■ What the task requires: The whole listing below is to be copied exactly, with every picture left out.

■ Data:
━━━━━━━━

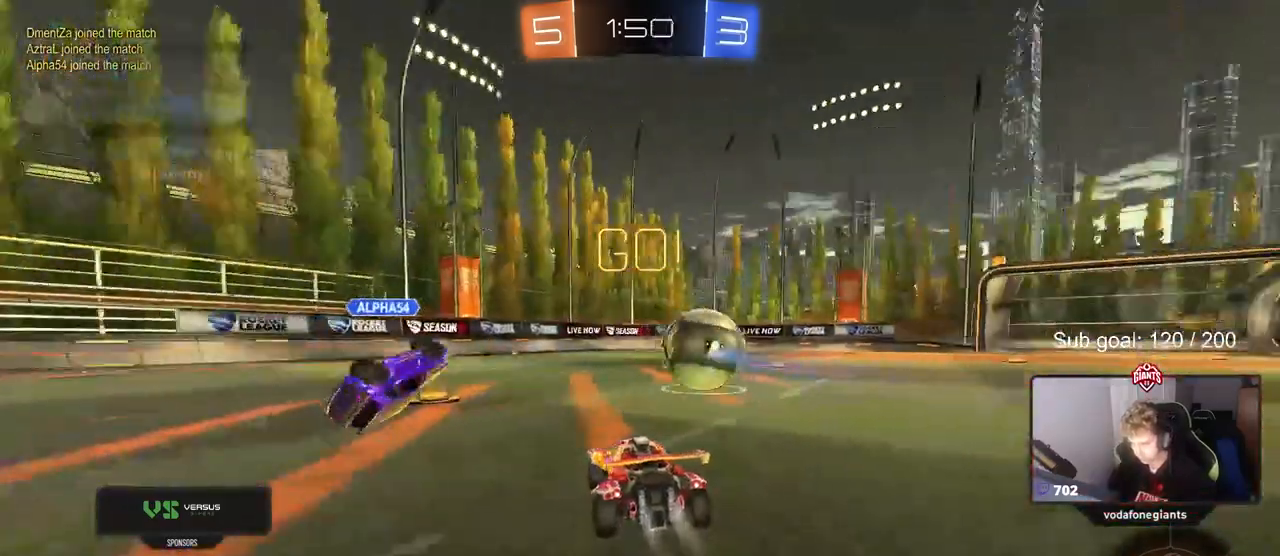
{"keys": ["w"], "mouse": ["left", "right"], "mouse_move": "down-left", "events": [[33, "d", "up"], [133, "d", "down"], [317, "d", "up"], [367, "mouse_right", "down"], [417, "mouse_right", "up"], [500, "mouse_right", "down"]]}
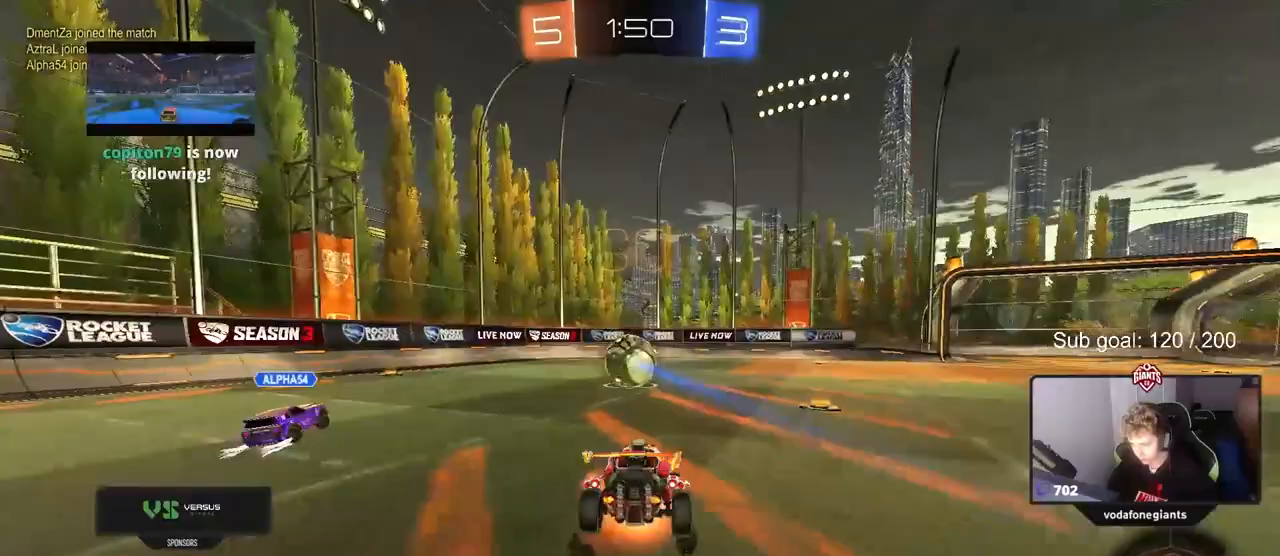
{"keys": ["shift"], "mouse": [], "mouse_move": "still", "events": [[150, "mouse_left", "up"], [183, "mouse_right", "up"], [433, "shift", "down"], [467, "w", "up"]]}
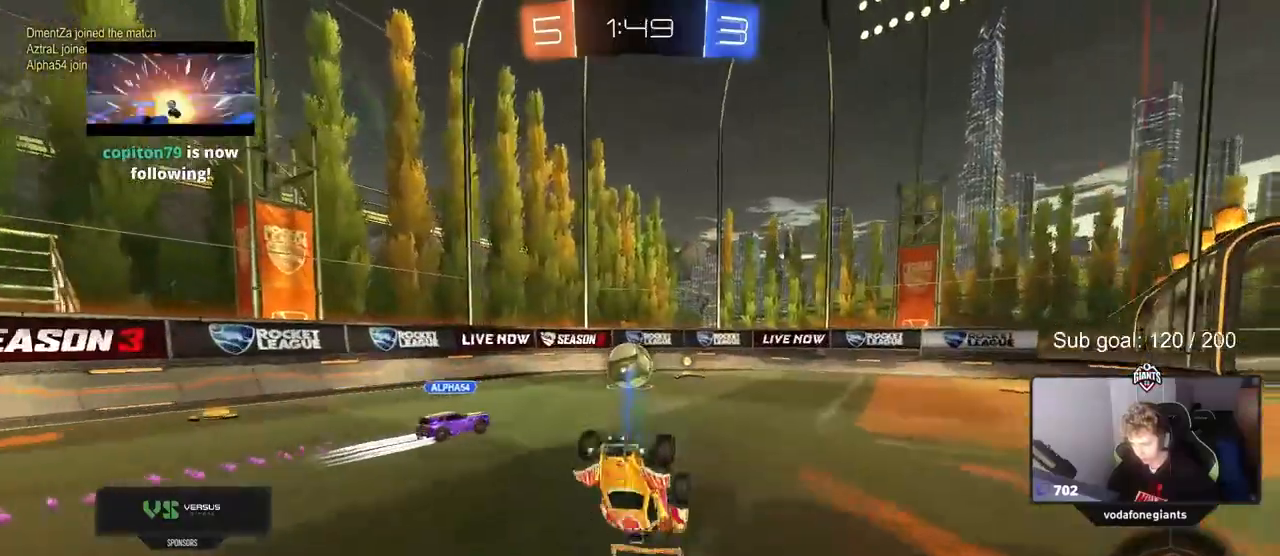
{"keys": ["d", "w"], "mouse": [], "mouse_move": "still", "events": [[17, "d", "down"], [117, "shift", "up"], [167, "d", "up"], [483, "d", "down"], [483, "w", "down"]]}
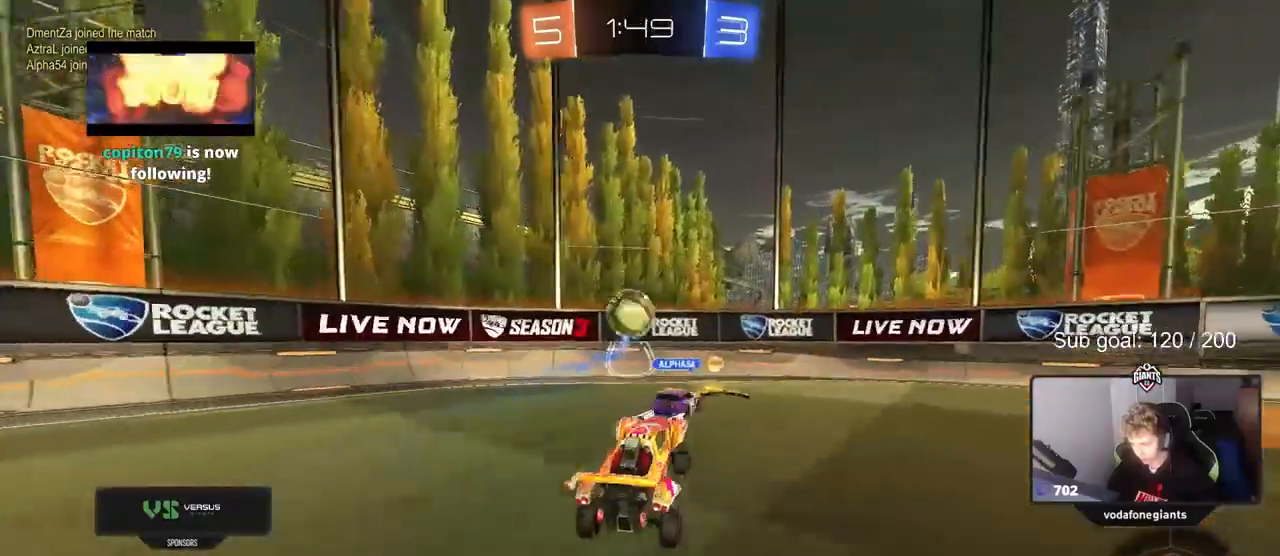
{"keys": ["d", "w"], "mouse": [], "mouse_move": "still", "events": [[267, "d", "up"], [500, "d", "down"]]}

━━━━━━━━

■ Task response:
{"keys": ["w"], "mouse": ["left", "right"], "mouse_move": "down-left", "events": [[33, "d", "up"], [133, "d", "down"], [317, "d", "up"], [367, "mouse_right", "down"], [417, "mouse_right", "up"], [500, "mouse_right", "down"]]}
{"keys": ["shift"], "mouse": [], "mouse_move": "still", "events": [[150, "mouse_left", "up"], [183, "mouse_right", "up"], [433, "shift", "down"], [467, "w", "up"]]}
{"keys": ["d", "w"], "mouse": [], "mouse_move": "still", "events": [[17, "d", "down"], [117, "shift", "up"], [167, "d", "up"], [483, "d", "down"], [483, "w", "down"]]}
{"keys": ["d", "w"], "mouse": [], "mouse_move": "still", "events": [[267, "d", "up"], [500, "d", "down"]]}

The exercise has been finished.